Armstrong (1850-1938) helped to found the Woman’s Missionary Union in 1888 and served as its inaugural corresponding secretary. A prolific letter writer on behalf of the WMU and its mission, Armstrong once wrote more than 18,000 letters in one year.
Finn said Armstrong is a key figure in SBC history for three reasons: she helped found WMU; she exerted a significant influence in the broader denomination; and she championed southern identity during a tenuous time in the postbellum South.
Armstrong served as WMU secretary from 1888 till 1906. During her tenure, total receipts for the Foreign Mission Board increased from $86,000 to $315,000, Finn said.
“Our global missions outreach at the turn of the twentieth century would have possibly remained limited to a few hundred missionaries in a half dozen nations had WMU not taken the lead in raising money,” Finn said.
Armstrong was born into a longtime Baptist family. Converted at age nineteen, the Baltimore, Maryland, native became active in church life as a member of Seventh Street Baptist Church in Baltimore, where Richard Fuller served as pastor. Along with 117 others, she left Seventh Street and helped plant Eutaw Place Baptist Church in February of 1871, where she taught the infant class for three decades.
From 1900 through her resignation as WMU secretary in 1906, Armstrong refused to accept a salary. Her resignation came after the union mandated that the corresponding secretary be paid. Armstrong often traveled great distances in her work with WMU, once covering 3,300 miles in 21 days, visiting 19 places, stopping at 26 different addresses, according to her biography at the Southern Baptist Historical Library and Archives.
One often-overlooked fact is that Armstrong was a prolific writer of curriculum. She wrote leaflets for WMU, started a young people’s Scripture section in the Sunday School Board publication Kind Words, and wrote a column along with two sections in The Teacher curriculum. Additionally, she frequently contributed to two mission publications, Foreign Mission Journal and Our Home Field.
Keith Harper, Baptist historian at Southeastern Seminary, said Armstrong is an important, but underrated, personality in Baptist history.

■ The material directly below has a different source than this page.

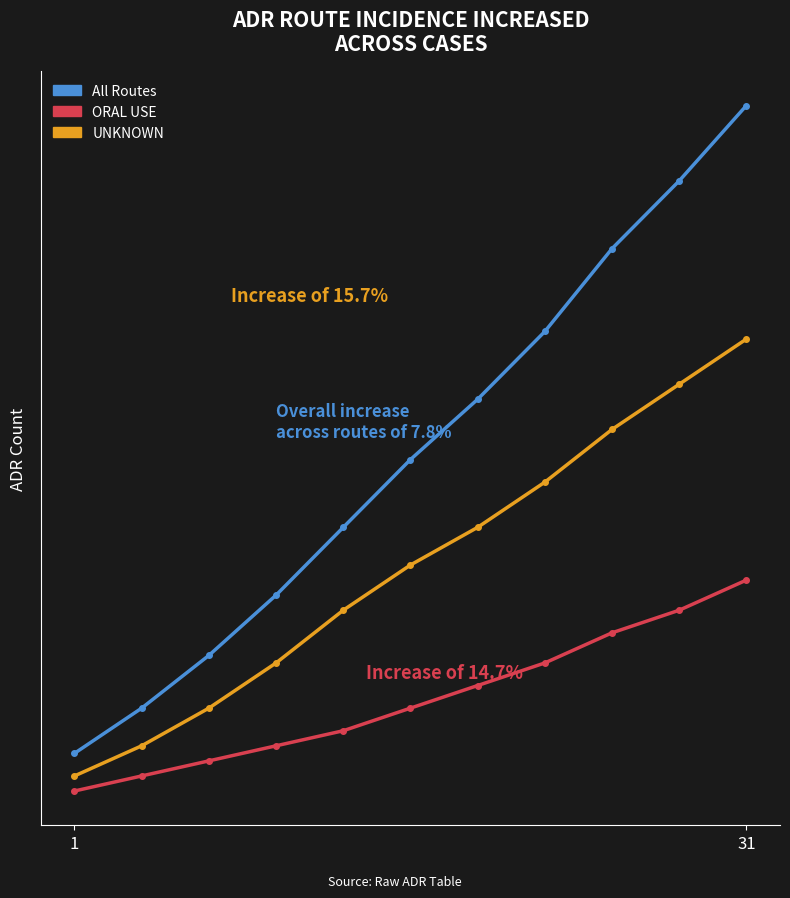

Does the chart display data point markers on the line(s)?

Yes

“Her biographer styled her as a ‘dreamer in action,'” he said. “I would put the emphasis on action. She worked long, hard hours in too many ventures to recount in a brief story.”
Tom Nettles, professor of historical theology at Southern Baptist Theological Seminary in Louisville, Kentucky, called Armstrong “a person who looked at her gifts and her opportunities and pushed through any personal inhibitions and contextual prejudices to do what she believed God wanted her to do for His glory and the extension of the Kingdom.”
“Her work as corresponding secretary for the WMU created a consciousness of the necessity of purposeful organization for missions, home and abroad, in Southern Baptist life,” Nettles said, adding that many missionaries could not have done their work without her help.